Jean Evansmore of West Virginia, a leader of the Poor People’s Campaign, speaking at a rally on July 19, 2021.
It’s not news that the attitudes of the people who raise you help to make you who you are. Activist Jean Evansmore, brought up by grandparents in West Virginia, never knew she was poor. What she knew was that her family worked hard and had dignity. Their self-esteem has carried her through life.
Courtland Milloy recently wrote about Evansmore at the Washington Post. “When Jean Evansmore was growing up in West Virginia coal country, her grandfather did two things that would have a profound effect on her life. He showed her how to plant a garden and, by his own example, let her see that just because you were poor didn’t mean you were lazy or stupid.
“Her grandfather, Webster Evans, earned between $2.50 and $5 a day in the 1920s if he could blast loose, load and haul at least five tons of coal from the mine where he worked. Today, low-wage workers make about $7.50 an hour.

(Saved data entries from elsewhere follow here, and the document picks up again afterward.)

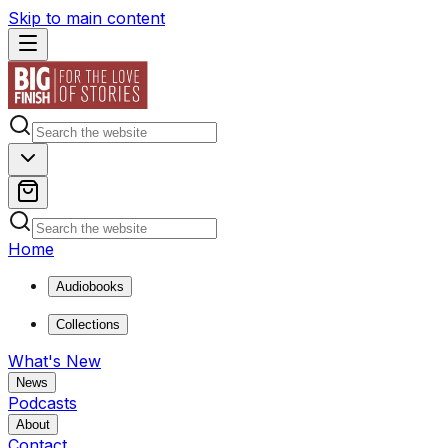
Skip to main content
Home
Audiobooks
Collections
What's New
News
Podcasts
About
Contact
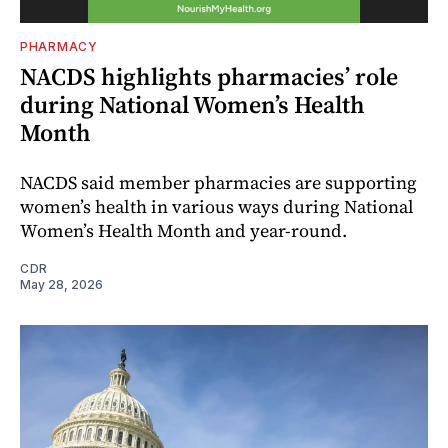
PHARMACY
NACDS highlights pharmacies’ role
during National Women’s Health
Month
NACDS said member pharmacies are supporting
women’s health in various ways during National
Women’s Health Month and year-round.
CDR
May 28, 2026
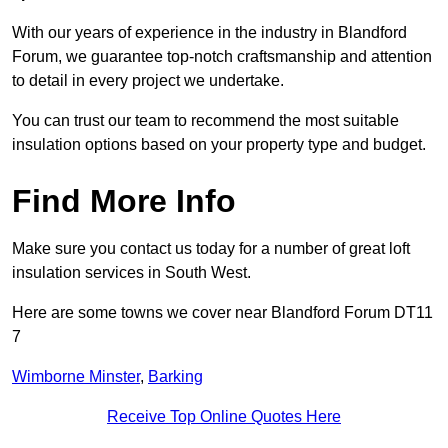
With our years of experience in the industry in Blandford
Forum, we guarantee top-notch craftsmanship and attention
to detail in every project we undertake.
You can trust our team to recommend the most suitable
insulation options based on your property type and budget.
Find More Info
Make sure you contact us today for a number of great loft
insulation services in South West.
Here are some towns we cover near Blandford Forum DT11
7
Wimborne Minster
,
Barking
Receive Top Online Quotes Here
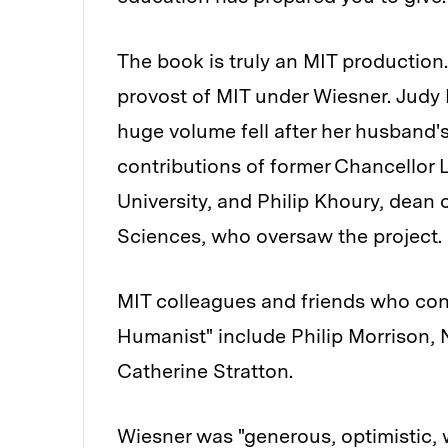
The book is truly an MIT production. 
provost of MIT under Wiesner. Judy 
huge volume fell after her husband's
contributions of former Chancellor
University, and Philip Khoury, dean 
Sciences, who oversaw the project.
MIT colleagues and friends who cont
Humanist" include Philip Morrison,
Catherine Stratton.
Wiesner was "generous, optimistic, 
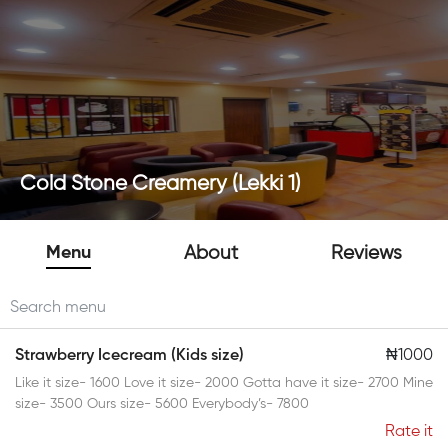
Cold Stone Creamery (Lekki 1)
Menu
About
Reviews
Strawberry Icecream (Kids size)
₦1000
Like it size- 1600 Love it size- 2000 Gotta have it size- 2700 Mine
size- 3500 Ours size- 5600 Everybody’s- 7800
Rate it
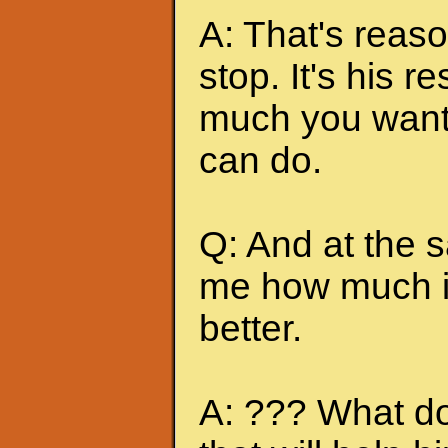
A: That's reas
stop. It's his r
much you want 
can do.
Q: And at the 
me how much it
better.
A: ??? What do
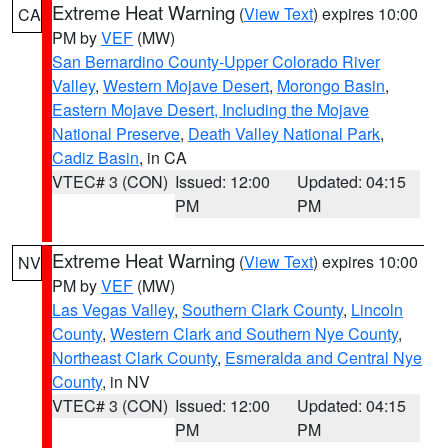
Extreme Heat Warning
(
View Text
) expires 10:00
CA
PM by
VEF
(MW)
San Bernardino County-Upper Colorado River
Valley
,
Western Mojave Desert
,
Morongo Basin
,
Eastern Mojave Desert, Including the Mojave
National Preserve
,
Death Valley National Park
,
Cadiz Basin
, in CA
VTEC# 3 (CON)
Issued: 12:00
Updated: 04:15
PM
PM
Extreme Heat Warning
(
View Text
) expires 10:00
NV
PM by
VEF
(MW)
Las Vegas Valley
,
Southern Clark County
,
Lincoln
County
,
Western Clark and Southern Nye County
,
Northeast Clark County
,
Esmeralda and Central Nye
County
, in NV
VTEC# 3 (CON)
Issued: 12:00
Updated: 04:15
PM
PM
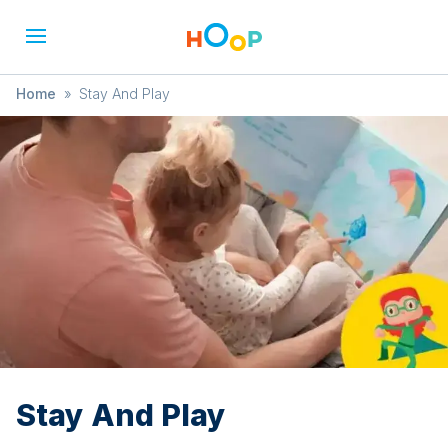
Home
»
Stay And Play
Stay And Play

“According to the Poor People’s Campaign, which focuses attention and resources on poverty, about 40 percent of West Virginia residents are poor or low-income. And as in much of the nation, the gap between rich and poor is widening. Since 1979, income for the top 1 percent in West Virginia grew by about 60 percent, while income for the bottom 99 percent fell by 0.4 percent, the group said. …
“Evansmore, 80, [is] one of the chairpersons for the West Virginia Poor People’s Campaign. That is a branch of a national faith-based activist civic organization founded by the Rev. William J. Barber II. In remaking the Poor People’s Campaign that was started by the Rev. Martin Luther King Jr. in 1968, Barber has cited poverty, racism and ecological destruction as culprits in the spiritual bankruptcy of the nation.
“The people of West Virginia know firsthand just how damaging poverty and not having a voice can be. One hundred years ago, in August 1921, thousands of coal miners gathered in Madison in preparation for a trek to Logan and Mingo counties. Several workers had been arrested for attempting to organize a union in both places.
“To reach their incarcerated co-workers, the miners had to cross Blair Mountain. … The miners lost what became known as the Battle of Blair Mountain. But years later during President Franklin D. Roosevelt’s New Deal, reforms were made that eventually would give miners safer working conditions along with better pay and health care.
” ‘What we should have learned from that history is organizing makes a difference,’ Evansmore said.
Just as the miners in the Battle of Blair Mountain were of different races and ethnic groups, Evansmore, who is Black, hopes the same diversity can be achieved in organizing the poor today.
“Her goal now is to teach more people about the fight for justice in the state. She encourages everyone to tune in to city and county council meetings. She writes letters to elected officials and newspaper editors, often expressing her dismay at how out of touch they are with the struggles of everyday residents.
“And she protests, carrying signs in opposition to proposed cuts to programs that help the poor — even if only a handful of people join in.
“ ‘Because people are told that poverty is caused by some character flaw, a lot of people won’t even admit they are poor,’ she said. … “Sometimes, she tells them about how little she knew about economics as a child.
‘I didn’t even know we were poor,’ said Evansmore. … ‘We were used to eating pinto beans six days a week and chicken on Sunday. The only time we knew something was wrong was when we had to eat beans on Sunday, too.’
“But after graduating from high school in 1958, she left the state to stay with relatives in New Jersey. It was a different world — one with well-insulated homes and indoor plumbing, not outhouses. She eventually enrolled at the University of Bridgeport in Connecticut. Then she got a job with Raytheon, first as a secretary and later working her way up to a buyer in the submarine signaling division. … In 2012, she returned home for good.
“ ‘I vowed that nothing would run me out of West Virginia,’ she said. ‘If I didn’t like something, I’d just stay and fight it.’ ”
More at the Post, here.
Wonderful piece! I am very familiar with Reverend Barber—not personally, of course—and the Poor People’s Campaign. Really like Evansmore’s spirit and that last sentence.
Yes, I knew about Rev. Barber, too. II have been following the Poor People’s Campaign on twitter.
How much money a person makes has nothing to do with their worth, my grandparents taught me that very young, I admire people who understand that. Good for her!
As a grandparent, I do love hearing about grandparents who were important in people’s lives.